厳しい「評価経済社会」の一面をのぞき見たような感慨もあったが、この構造は昔から存在した「顔の広さ」や「人脈の力」のデジタル版だともいえる。
かつては「○○さんに頼むと何でもうまくいく」「あの人なら顔が広いから適当な(適切な、の意である、念の為)人を紹介してくれる」という人がビジネスで成功した。いまはそれがSNSという舞台で再生回数やフォロワー数などの数値で可視化され、拡散されるようになっただけなのかもしれない。

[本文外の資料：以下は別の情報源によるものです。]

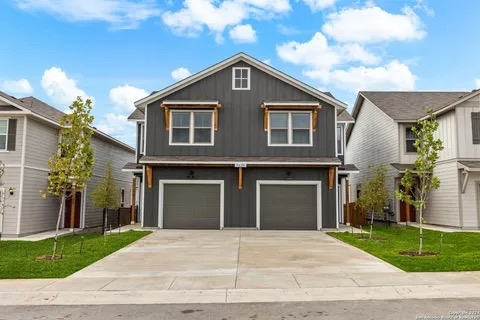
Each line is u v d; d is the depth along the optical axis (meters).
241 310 6.63
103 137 23.94
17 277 9.05
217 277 8.97
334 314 6.36
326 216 18.53
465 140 18.14
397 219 21.73
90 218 22.39
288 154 18.95
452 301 7.11
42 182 19.22
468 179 17.98
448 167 18.89
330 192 18.67
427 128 12.01
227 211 18.64
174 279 8.80
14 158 17.53
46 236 17.81
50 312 6.63
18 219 17.27
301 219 18.64
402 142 21.72
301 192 18.78
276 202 18.73
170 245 13.90
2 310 6.77
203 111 19.03
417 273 9.23
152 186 18.75
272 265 10.32
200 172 18.81
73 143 11.55
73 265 10.25
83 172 11.75
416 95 25.67
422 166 11.91
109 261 10.98
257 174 18.78
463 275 9.00
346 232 17.58
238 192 18.72
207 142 19.00
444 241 14.59
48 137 19.77
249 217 18.61
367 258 11.27
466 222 17.89
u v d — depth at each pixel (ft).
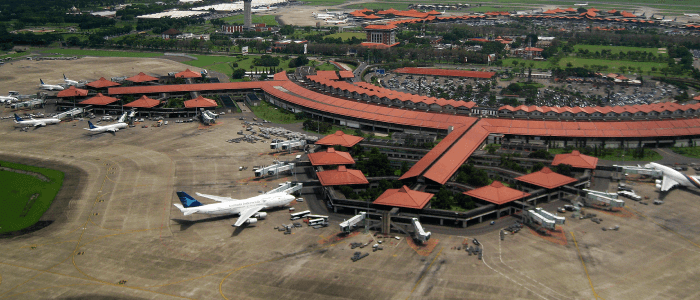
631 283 530.27
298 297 510.58
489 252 588.09
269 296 513.45
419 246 603.67
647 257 579.07
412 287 523.29
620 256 580.71
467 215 644.27
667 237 625.00
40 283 545.03
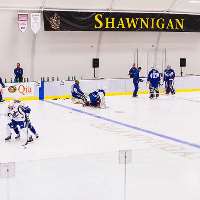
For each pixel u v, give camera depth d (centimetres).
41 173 1195
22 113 2791
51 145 2717
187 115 4031
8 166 1161
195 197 1384
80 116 4006
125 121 3697
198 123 3569
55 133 3139
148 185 1329
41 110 4409
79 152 2500
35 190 1191
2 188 1158
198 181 1384
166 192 1349
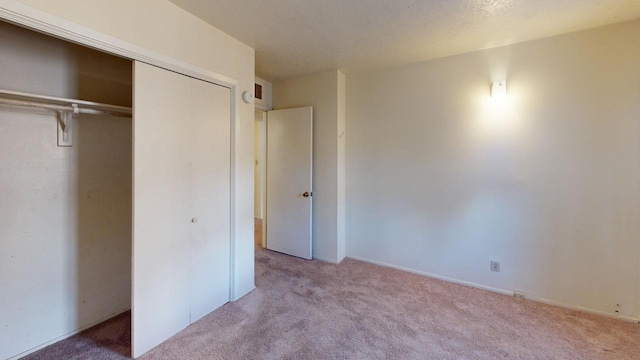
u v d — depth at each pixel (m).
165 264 1.83
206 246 2.15
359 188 3.31
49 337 1.78
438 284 2.73
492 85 2.48
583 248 2.21
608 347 1.79
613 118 2.08
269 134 3.62
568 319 2.12
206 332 1.94
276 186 3.62
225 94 2.27
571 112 2.21
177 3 1.79
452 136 2.72
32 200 1.69
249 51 2.47
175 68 1.83
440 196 2.81
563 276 2.29
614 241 2.12
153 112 1.73
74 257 1.89
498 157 2.51
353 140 3.31
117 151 2.10
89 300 1.98
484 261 2.62
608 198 2.12
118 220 2.13
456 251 2.75
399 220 3.06
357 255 3.39
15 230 1.62
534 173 2.37
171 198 1.86
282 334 1.92
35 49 1.68
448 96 2.72
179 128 1.90
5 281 1.60
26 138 1.65
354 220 3.38
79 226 1.91
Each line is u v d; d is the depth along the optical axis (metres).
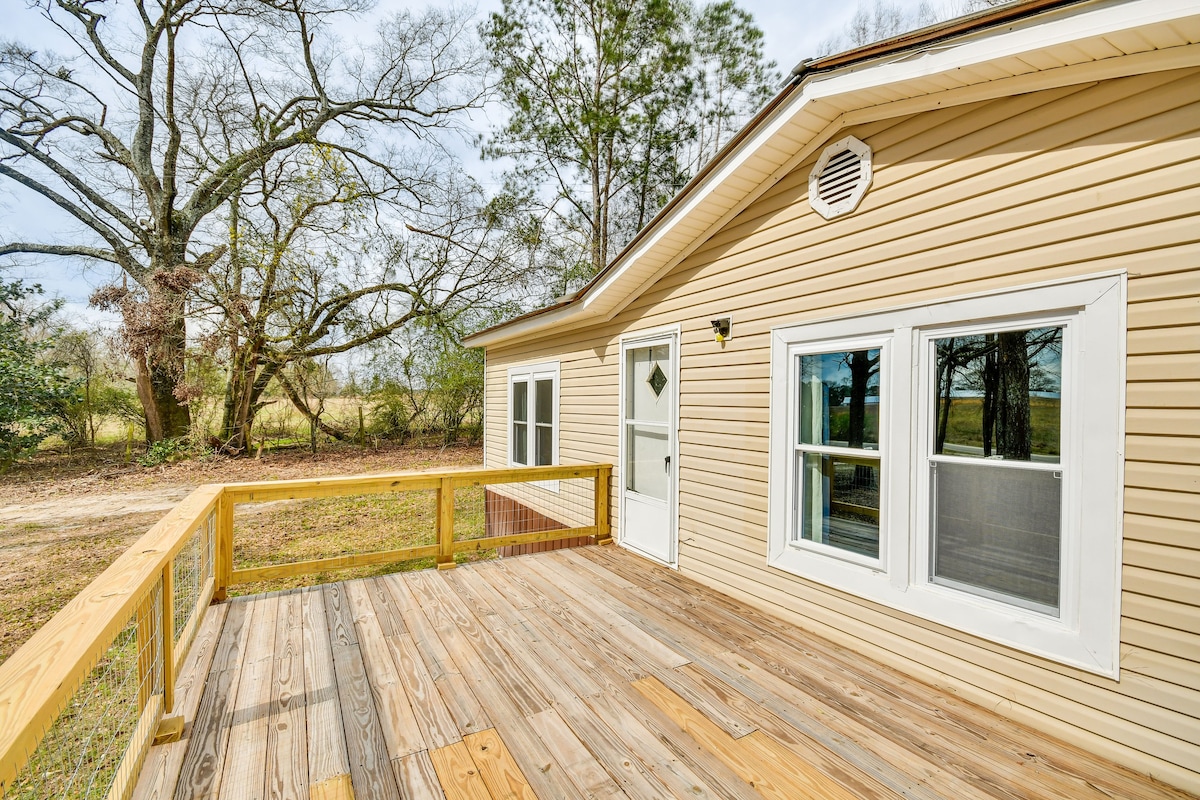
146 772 1.99
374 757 2.09
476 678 2.71
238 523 8.09
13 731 0.89
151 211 13.63
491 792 1.91
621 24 12.45
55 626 1.35
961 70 2.36
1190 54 1.90
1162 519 1.95
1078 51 2.08
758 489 3.67
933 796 1.90
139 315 11.47
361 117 15.32
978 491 2.49
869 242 2.96
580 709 2.44
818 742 2.21
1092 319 2.13
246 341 12.94
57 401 12.23
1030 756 2.11
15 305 13.34
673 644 3.11
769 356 3.60
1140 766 1.99
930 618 2.65
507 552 7.48
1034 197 2.31
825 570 3.18
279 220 13.45
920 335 2.72
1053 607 2.25
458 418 16.95
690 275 4.33
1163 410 1.95
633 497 5.04
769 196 3.61
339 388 16.03
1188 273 1.90
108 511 8.12
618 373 5.32
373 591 3.99
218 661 2.88
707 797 1.89
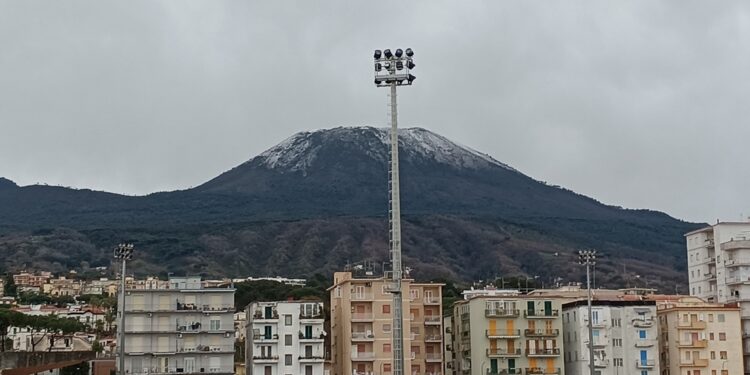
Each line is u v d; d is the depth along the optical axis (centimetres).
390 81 13725
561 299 19262
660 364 19775
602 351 18788
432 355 19112
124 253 15388
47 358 13712
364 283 18988
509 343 18925
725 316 19425
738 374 19212
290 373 18812
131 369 18600
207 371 18888
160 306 19038
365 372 18612
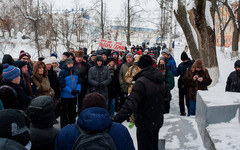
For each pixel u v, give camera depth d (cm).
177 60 1891
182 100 554
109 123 147
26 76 350
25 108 262
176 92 852
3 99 242
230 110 275
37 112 152
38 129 156
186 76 476
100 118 142
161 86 243
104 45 855
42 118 154
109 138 140
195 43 855
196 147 279
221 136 241
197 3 697
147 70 239
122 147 148
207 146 259
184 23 851
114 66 536
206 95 325
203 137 284
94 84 474
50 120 159
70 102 446
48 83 403
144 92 227
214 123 276
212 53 763
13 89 259
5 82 265
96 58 481
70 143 143
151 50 1709
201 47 766
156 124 240
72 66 444
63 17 1675
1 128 111
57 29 1664
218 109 273
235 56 1973
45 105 156
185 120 379
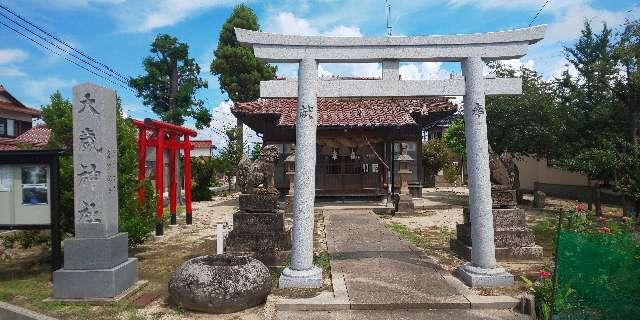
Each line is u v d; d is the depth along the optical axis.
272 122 19.59
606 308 4.88
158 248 10.23
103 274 6.26
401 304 6.02
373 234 11.43
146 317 5.68
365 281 6.94
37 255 9.27
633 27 14.88
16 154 7.12
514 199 9.17
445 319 5.64
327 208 17.20
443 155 31.11
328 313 5.89
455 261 8.58
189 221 14.04
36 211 7.20
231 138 29.08
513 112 16.95
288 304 6.02
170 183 13.87
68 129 8.34
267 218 8.29
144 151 11.37
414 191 20.06
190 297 5.73
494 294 6.32
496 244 8.78
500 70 17.89
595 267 4.95
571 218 7.96
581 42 24.05
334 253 9.02
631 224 8.80
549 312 5.21
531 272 7.75
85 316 5.71
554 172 22.44
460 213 16.39
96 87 6.53
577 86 17.55
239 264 6.36
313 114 6.89
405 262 8.16
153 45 23.06
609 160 12.63
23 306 6.08
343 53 6.93
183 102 23.23
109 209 6.63
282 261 8.08
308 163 6.86
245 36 6.81
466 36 7.01
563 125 16.44
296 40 6.88
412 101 20.69
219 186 31.27
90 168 6.47
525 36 6.94
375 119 18.39
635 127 14.09
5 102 27.28
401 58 6.98
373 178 19.45
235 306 5.78
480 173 6.95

現代のビジネスパーソンにとって、無償でサービス提供を受けるという「ただ飯経済」が投げかけるメッセージは明確だ。透明性がないおいしい話ほどリスクがあるという古典的な教訓を、SNS時代にも当てはめることが求められている。
飲食店やインフルエンサーは、ほんの一言「#提供」「#PR」と添えるだけで法的・倫理的リスクを大幅に低減できる。特に小規模店こそ最初から透明性を確保しておくことが、長期的な信頼への投資だろう。
知人の体験は、現代のマーケティング構造をも映し出している。大人数フォロワーだけでなく地域に根ざした少数フォロワーが経済的価値を持つ時代――。そして「ただ飯」という一見些細な行為が、法制度や倫理問題と直結する時代である。
「えらい時代になってきた」と思う一方で、こうした構造を理解し、透明性を確保することこそが、これからのビジネスパーソンに求められる重要なスキルであり、われわれが備えるべき新常識なのだとも思い知った。